In the past, both the California condor and the black-footed ferret suffered such population losses that scientists tried to breed the endangered species in captivity to increase their numbers. As part of both breeding programs, conservationists killed parasites living on or in the individual condors and ferrets. For many species of parasites removal might not have been an issue — others of their kind would live to see another host another day. But for the louse Colpocephalum californianus and the ferret louse Neotrichodectes sp., which are species-specific and rely on those particular hosts to survive, the delousing spelled their doom. Scientists believe both species of parasites are now extinct. “It is unfortunate that these programs did not account for the parasite’s conservation,” wrote Dolly Jørgensen, an environmental historian from Sweden’s Umea University and the paper’s author. In addition, scientists estimate that about 40 species of lice are co-endangered with hosts listed on the International Union for Conservation of Nature (IUCN) red list. And the threat isn’t specific to lice. Elizabeth Nichols, a biologist and parasite researcher from Brazil’s Sao Paulo University, estimated more than 1,000 species of parasitic worms called helminthes are endangered.
“Biodiversity conservation needs to account not only for the large fauna,” wrote Jørgensen, “but also for the small fauna along for the ride,” Unfortunately, parasites don’t have the largest fan following and, as a result, calling for their protection can be a difficult sell. Although they’re often viewed as organisms that inflict harm inside a single host, they tend to play a much more complicated role. Nichols thinks of parasites as ecosystem puppeteers. They pull the strings on the entire population, she explained. In general they separate the sick from the healthy, they determine how many individuals are part of the population, and they can control which individuals can reproduce and which cannot, among other things. Depending on which of these strings they pull, parasites can exert pressure that causes host populations to shift. In this way parasites drive evolution and keep host populations healthy, though at the expense of the infected individual hosts.

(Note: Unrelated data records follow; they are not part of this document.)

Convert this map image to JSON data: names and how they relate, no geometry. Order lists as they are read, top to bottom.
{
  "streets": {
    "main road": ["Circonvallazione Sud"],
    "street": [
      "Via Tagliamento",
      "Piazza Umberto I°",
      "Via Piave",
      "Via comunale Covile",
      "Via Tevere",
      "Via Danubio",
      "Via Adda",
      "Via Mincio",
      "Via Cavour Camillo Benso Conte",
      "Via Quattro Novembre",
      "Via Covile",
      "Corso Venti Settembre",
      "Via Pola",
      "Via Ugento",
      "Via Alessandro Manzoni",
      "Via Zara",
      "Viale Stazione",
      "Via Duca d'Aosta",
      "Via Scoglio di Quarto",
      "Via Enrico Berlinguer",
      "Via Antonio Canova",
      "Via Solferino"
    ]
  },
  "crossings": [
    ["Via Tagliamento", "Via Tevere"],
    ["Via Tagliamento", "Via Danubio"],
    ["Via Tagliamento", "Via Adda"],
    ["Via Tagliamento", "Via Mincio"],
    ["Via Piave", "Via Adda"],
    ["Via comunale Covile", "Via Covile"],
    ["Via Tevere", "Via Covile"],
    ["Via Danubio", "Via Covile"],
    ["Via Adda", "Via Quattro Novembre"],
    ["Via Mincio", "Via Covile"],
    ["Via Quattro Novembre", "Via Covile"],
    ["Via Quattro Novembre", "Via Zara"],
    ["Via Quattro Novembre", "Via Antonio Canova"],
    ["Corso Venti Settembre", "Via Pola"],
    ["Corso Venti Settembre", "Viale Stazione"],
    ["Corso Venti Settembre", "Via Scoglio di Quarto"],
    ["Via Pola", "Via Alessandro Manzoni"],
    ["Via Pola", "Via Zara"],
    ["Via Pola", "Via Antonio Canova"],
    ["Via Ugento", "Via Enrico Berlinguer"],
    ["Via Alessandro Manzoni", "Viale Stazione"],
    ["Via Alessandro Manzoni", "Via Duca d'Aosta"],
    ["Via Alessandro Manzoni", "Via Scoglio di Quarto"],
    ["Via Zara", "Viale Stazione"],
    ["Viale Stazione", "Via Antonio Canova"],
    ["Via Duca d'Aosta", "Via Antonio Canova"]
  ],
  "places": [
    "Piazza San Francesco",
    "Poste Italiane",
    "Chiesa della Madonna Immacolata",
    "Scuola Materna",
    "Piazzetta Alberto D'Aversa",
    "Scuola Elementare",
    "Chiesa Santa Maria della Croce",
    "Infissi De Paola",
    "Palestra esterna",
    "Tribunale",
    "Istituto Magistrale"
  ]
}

Historically, efforts to conserve threatened and endangered species have not often taken parasites into consideration, said Nichols, but a more nuanced approach is emerging. Jesús Péréz from Jaén University in Spain recommends conservationists pick species-specific lice off the endangered Iberian lynx and save them for when the lynx is reintroduced into the wild. Further, in 2013, the IUCN added an amendment to their relocation guidelines recommending wildlife managers consider re-establishing parasites that may also go extinct with their host species when feasible. The subtlety is important because saving parasites isn’t practical for every situation, explained Nichols. “No one is trying to do the wrong thing,” she said. “It’s just really unclear what the right thing is at the right time.”